Copy the data exactly; pictures stay out of the copy.

---

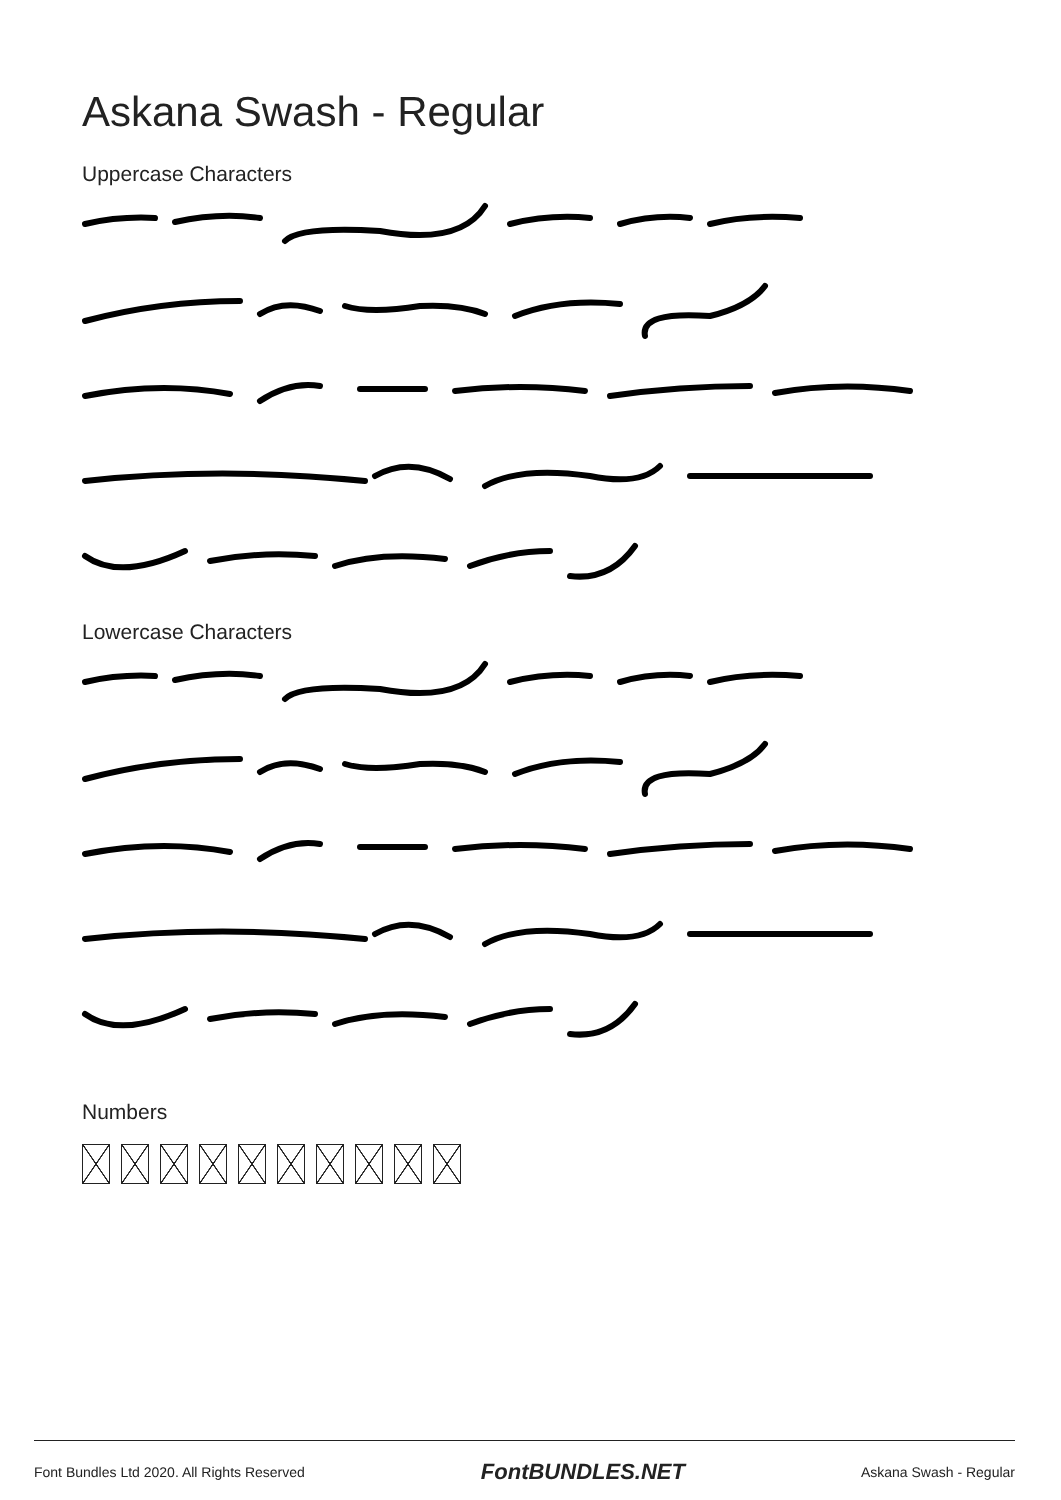Askana Swash - Regular
Uppercase Characters
Lowercase Characters
Numbers
Font Bundles Ltd 2020. All Rights Reserved FontBUNDLES.NET Askana Swash - Regular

---

RESPONSE:
Askana Swash - Regular
Uppercase Characters
Lowercase Characters
Numbers
Font Bundles Ltd 2020. All Rights Reserved FontBUNDLES.NET Askana Swash - Regular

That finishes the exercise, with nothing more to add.